• _Task statement_:
Return every record below exactly as written, but leave out the pictures.
####
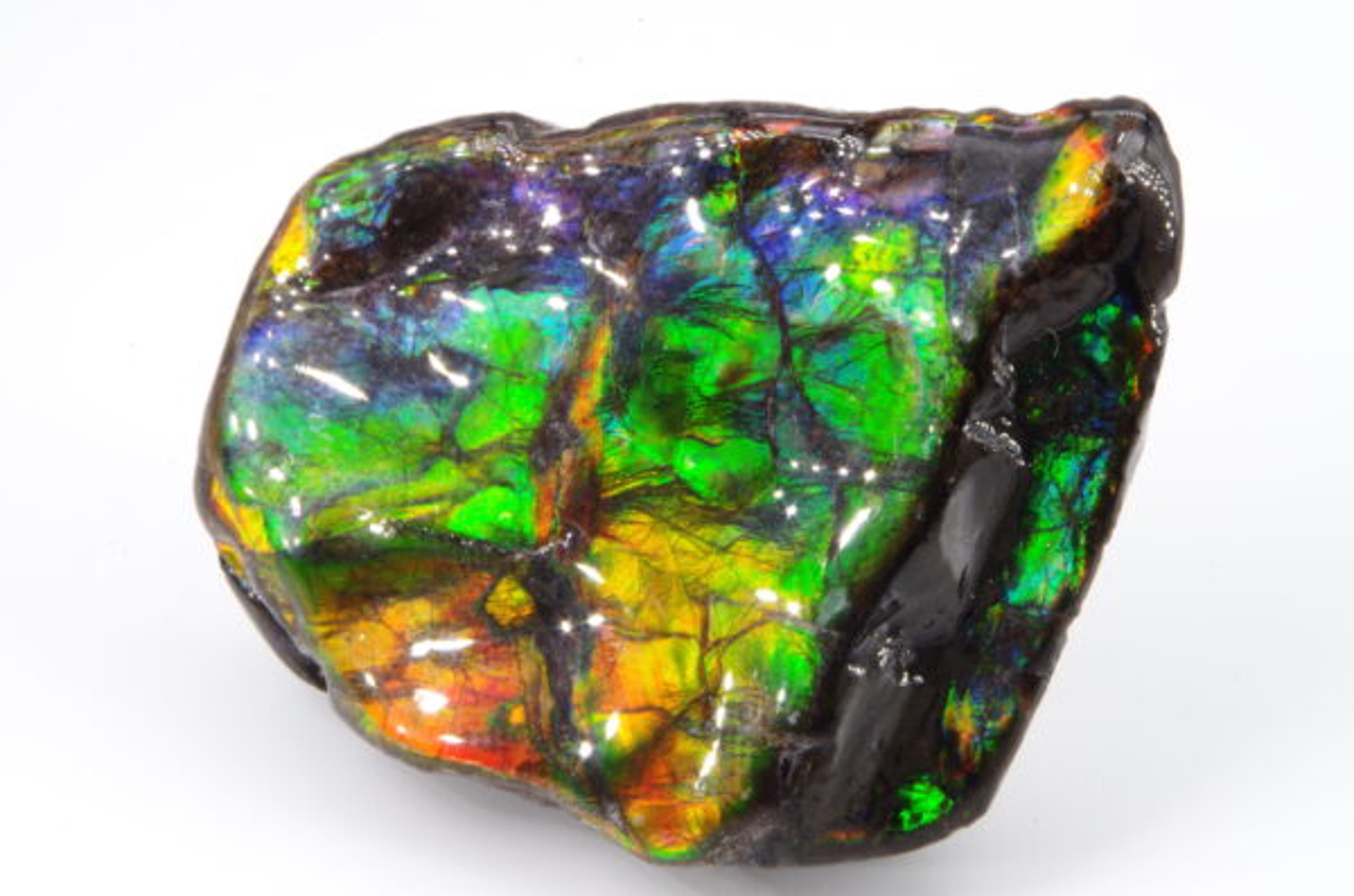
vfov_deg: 16.6
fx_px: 3077
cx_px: 677
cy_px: 448
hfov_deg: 24.8
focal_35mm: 82
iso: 100
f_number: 5.6
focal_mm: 55
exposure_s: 1/2
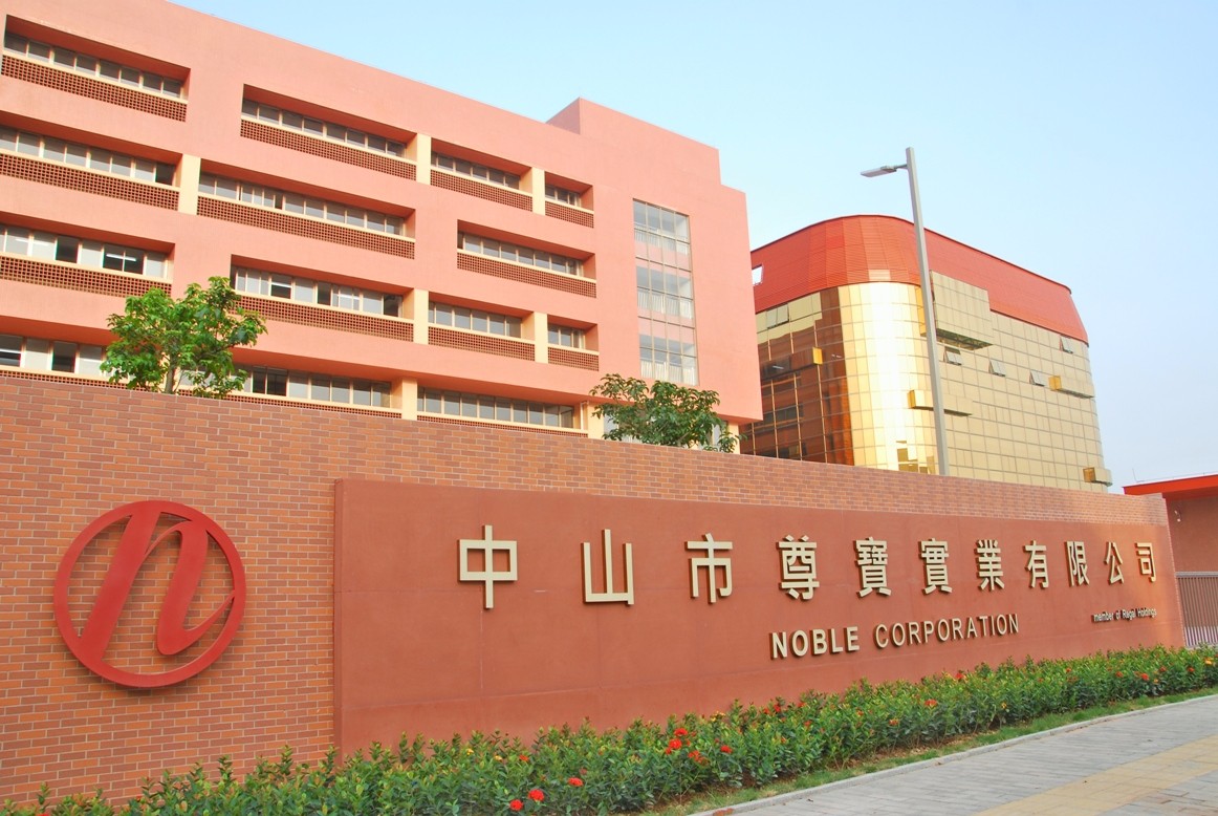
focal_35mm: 27
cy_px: 408
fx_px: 915
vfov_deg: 48.1
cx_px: 609
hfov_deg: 67.3
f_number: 8
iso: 200
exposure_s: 1/100
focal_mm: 18
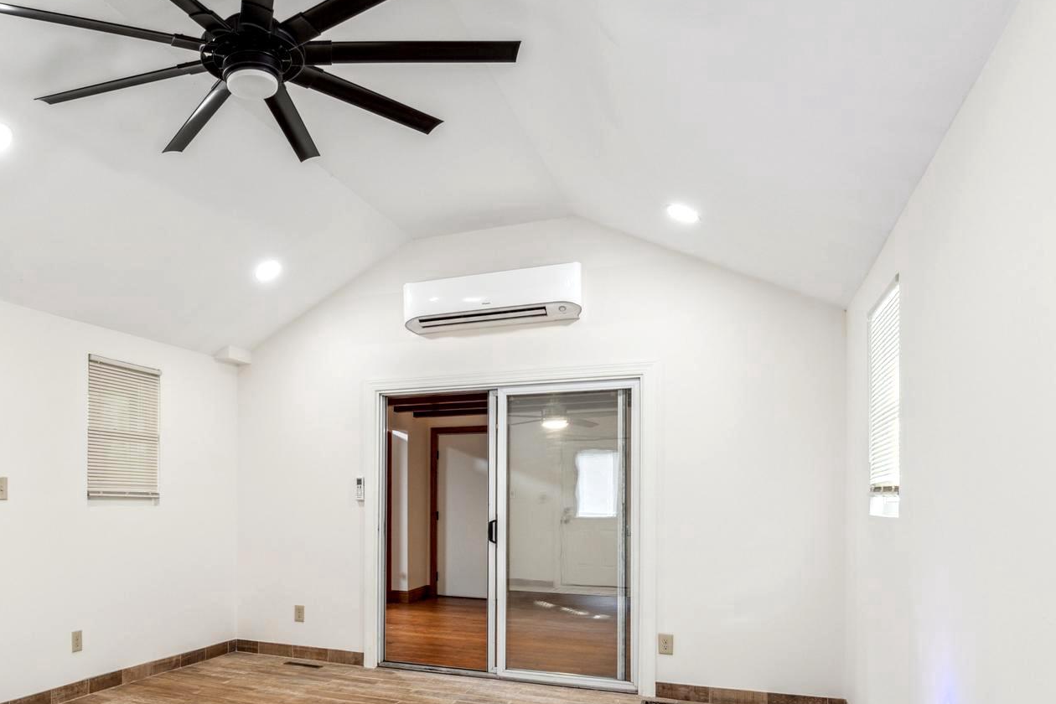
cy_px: 520
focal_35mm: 26
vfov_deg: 47.4
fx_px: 772
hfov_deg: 66.1
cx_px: 318
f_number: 8
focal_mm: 16.2
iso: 400
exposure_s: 1/6
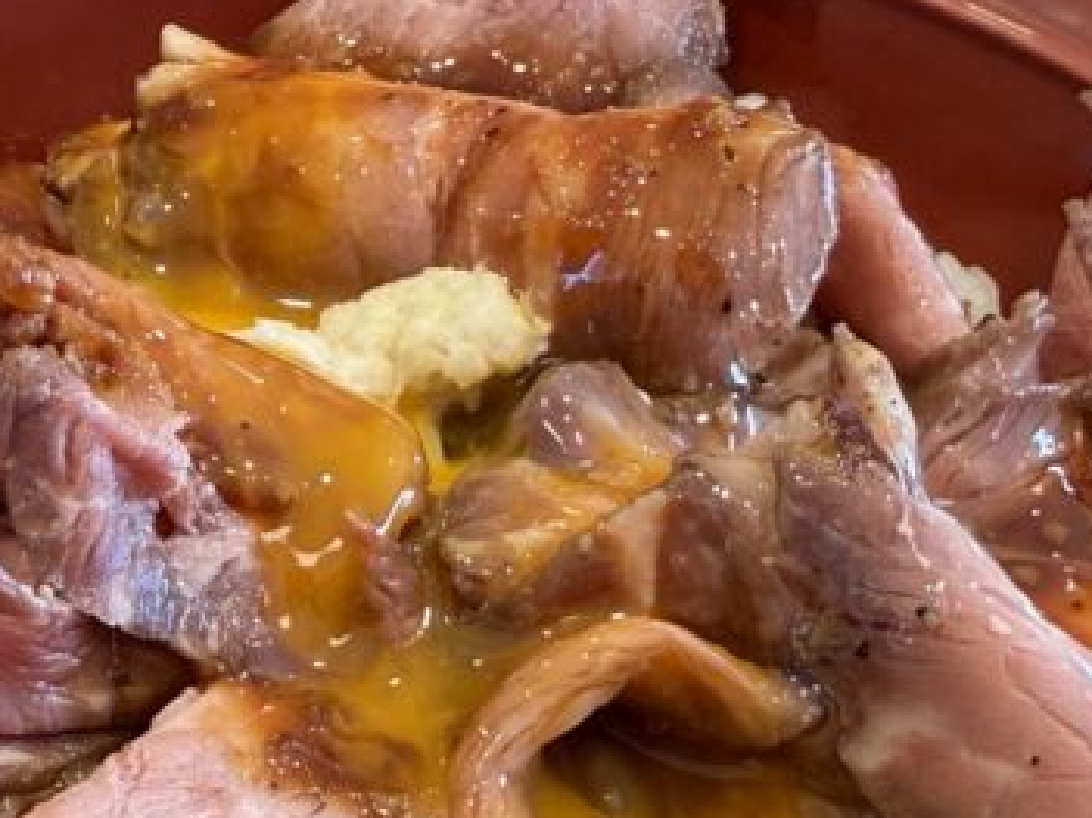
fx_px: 2207
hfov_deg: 27.7
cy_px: 631
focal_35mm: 70
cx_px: 414
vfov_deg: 20.8
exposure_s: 1/99
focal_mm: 2.22
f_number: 2.2
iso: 80
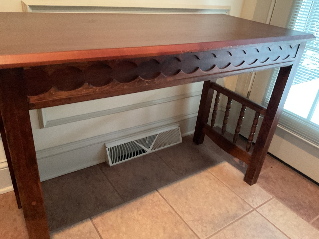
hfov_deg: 61.7
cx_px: 160
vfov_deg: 48.2
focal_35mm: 29
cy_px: 120
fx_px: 267
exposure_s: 1/30
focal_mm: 3
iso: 500
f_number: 1.8
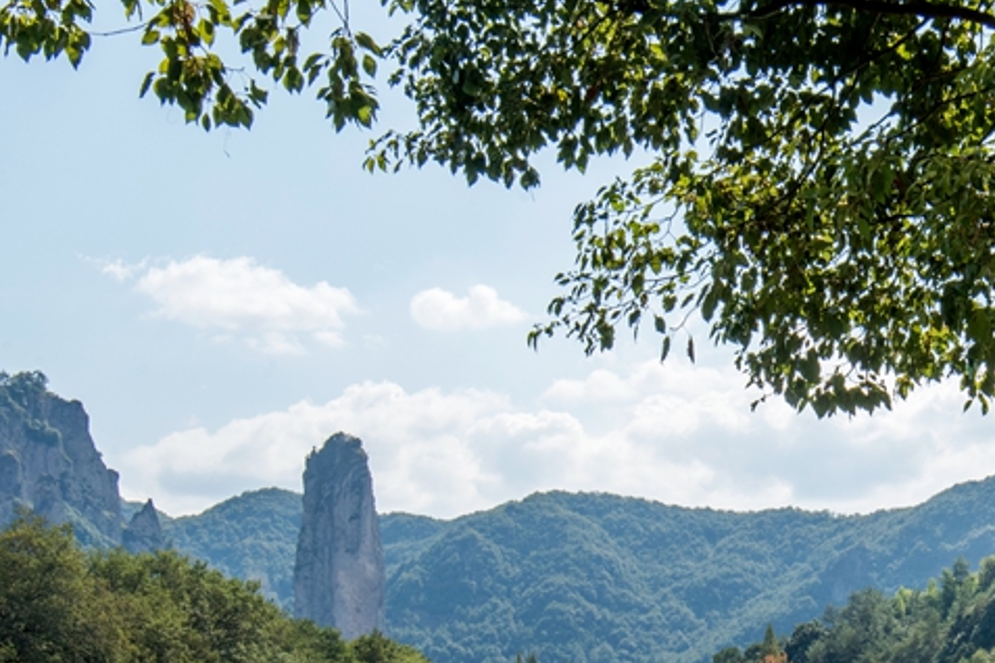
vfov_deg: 17.6
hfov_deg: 25.6
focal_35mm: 77
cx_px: 880
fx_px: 2128
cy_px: 524
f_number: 18
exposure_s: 1/100
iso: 200
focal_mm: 34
####
• _Task solution_:
vfov_deg: 16.6
fx_px: 3077
cx_px: 677
cy_px: 448
hfov_deg: 24.8
focal_35mm: 82
iso: 100
f_number: 5.6
focal_mm: 55
exposure_s: 1/2
focal_35mm: 27
cy_px: 408
fx_px: 915
vfov_deg: 48.1
cx_px: 609
hfov_deg: 67.3
f_number: 8
iso: 200
exposure_s: 1/100
focal_mm: 18
cy_px: 520
focal_35mm: 26
vfov_deg: 47.4
fx_px: 772
hfov_deg: 66.1
cx_px: 318
f_number: 8
focal_mm: 16.2
iso: 400
exposure_s: 1/6
fx_px: 2207
hfov_deg: 27.7
cy_px: 631
focal_35mm: 70
cx_px: 414
vfov_deg: 20.8
exposure_s: 1/99
focal_mm: 2.22
f_number: 2.2
iso: 80
hfov_deg: 61.7
cx_px: 160
vfov_deg: 48.2
focal_35mm: 29
cy_px: 120
fx_px: 267
exposure_s: 1/30
focal_mm: 3
iso: 500
f_number: 1.8
vfov_deg: 17.6
hfov_deg: 25.6
focal_35mm: 77
cx_px: 880
fx_px: 2128
cy_px: 524
f_number: 18
exposure_s: 1/100
iso: 200
focal_mm: 34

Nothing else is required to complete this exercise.